What's the best way to sync large amounts of data around the world? What's the best way to sync large amounts of data around the world? unix unix

What's the best way to sync large amounts of data around the world?


Have you tried Unison?

I've had good results with it. It's basically a smarter rsync, which maybe is what you want. There is a listing comparing file syncing tools here.


Sounds like a job for BitTorrent.

For each new file at each site, create a bittorrent seed file and put it into centralized web-accessible dir.

Each site then downloads (via bittorrent) all files. This will gen you bandwidth sharing and automatic local copy reuse.

Actual recipe will depend on your need.For example, you can create 1 bittorrent seed for each file on each host, and set modification time of the seed file to be the same as the modification time of the file itself. Since you'll be doing it daily (hourly?) it's better to use something like "make" to (re-)create seed files only for new or updated files.

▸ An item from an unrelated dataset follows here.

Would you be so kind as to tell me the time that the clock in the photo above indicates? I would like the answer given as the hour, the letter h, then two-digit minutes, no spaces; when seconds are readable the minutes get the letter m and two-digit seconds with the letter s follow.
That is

Then you copy all seed files from all hosts to the centralized location ("tracker dir") with option "overwrite only if newer". This gets you a set of torrent seeds for all newest copies of all files.

Then each host downloads all seed files (again, with "overwrite if newer setting") and starts bittorrent download on all of them. This will download/redownload all the new/updated files.

Rince and repeat, daily.

BTW, there will be no "downloading from itself", as you said in the comment. If file is already present on the local host, its checksum will be verified, and no downloading will take place.


How about something along the lines of Red Hat's Global Filesystem, so that the whole structure is split across every site onto multiple devices, rather than having it all replicated at each location?

Or perhaps a commercial network storage system such as from LeftHand Networks (disclaimer - I have no idea on cost, and haven't used them).